- Interactive map of Gmina Sorkwity
- Coordinates (Sorkwity): 53°50′42″N 21°8′35″E﻿ / ﻿53.84500°N 21.14306°E
- Country: Poland
- Voivodeship: Warmian-Masurian
- County: Mrągowo
- Seat: Sorkwity

Area
- • Total: 184.56 km^{2} (71.26 sq mi)

Population (2006)
- • Total: 4,626
- • Density: 25.07/km^{2} (64.92/sq mi)
- Website: http://www.gminasorkwity.pl

= Gmina Sorkwity =

Gmina Sorkwity is a rural gmina (administrative district) in Mrągowo County, Warmian-Masurian Voivodeship, in northern Poland. Its seat is the village of Sorkwity, which lies approximately 11 km west of Mrągowo and 43 km east of the regional capital Olsztyn.

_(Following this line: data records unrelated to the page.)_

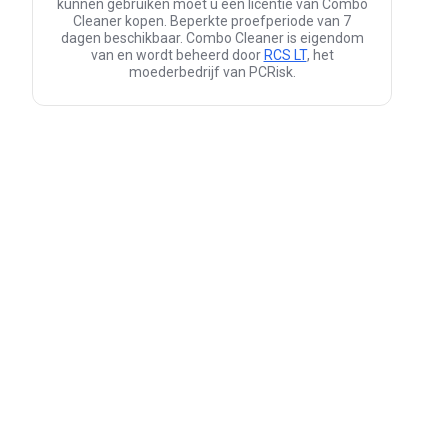
kunnen gebruiken moet u een licentie van Combo
Cleaner kopen. Beperkte proefperiode van 7
dagen beschikbaar. Combo Cleaner is eigendom
van en wordt beheerd door
RCS LT
, het
moederbedrijf van PCRisk.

The gmina covers an area of 184.56 km2, and as of 2006 its total population was 4,626.

==Villages==
Gmina Sorkwity contains the villages and settlements of Bałowo, Borowe, Borowski Las, Burszewo, Choszczewo, Gieląd Mały, Gizewo, Głodowo, Janiszewo, Janowo, Jędrychowo, Jełmuń, Karczewiec, Kozarek Mały, Kozarek Wielki, Kozłowo, Lesiny, Maradki, Maradzki Chojniak, Miłuki, Młynik, Nibork, Nowy Gieląd, Piłaki, Pustniki, Rodowe, Rozogi, Rybno, Słomowo, Sorkwity, Stama, Stary Gieląd, Surmówka, Szarłaty, Szelągówka, Szymanowo, Tyszkowo, Warpuny, Wilamówko, Wola Maradzka, Załuki, Zamkowo, and Zyndaki.

==Neighbouring gminas==
Gmina Sorkwity is bordered by the gminas of Biskupiec, Dźwierzuty, Kolno, Mrągowo, Piecki, and Reszel.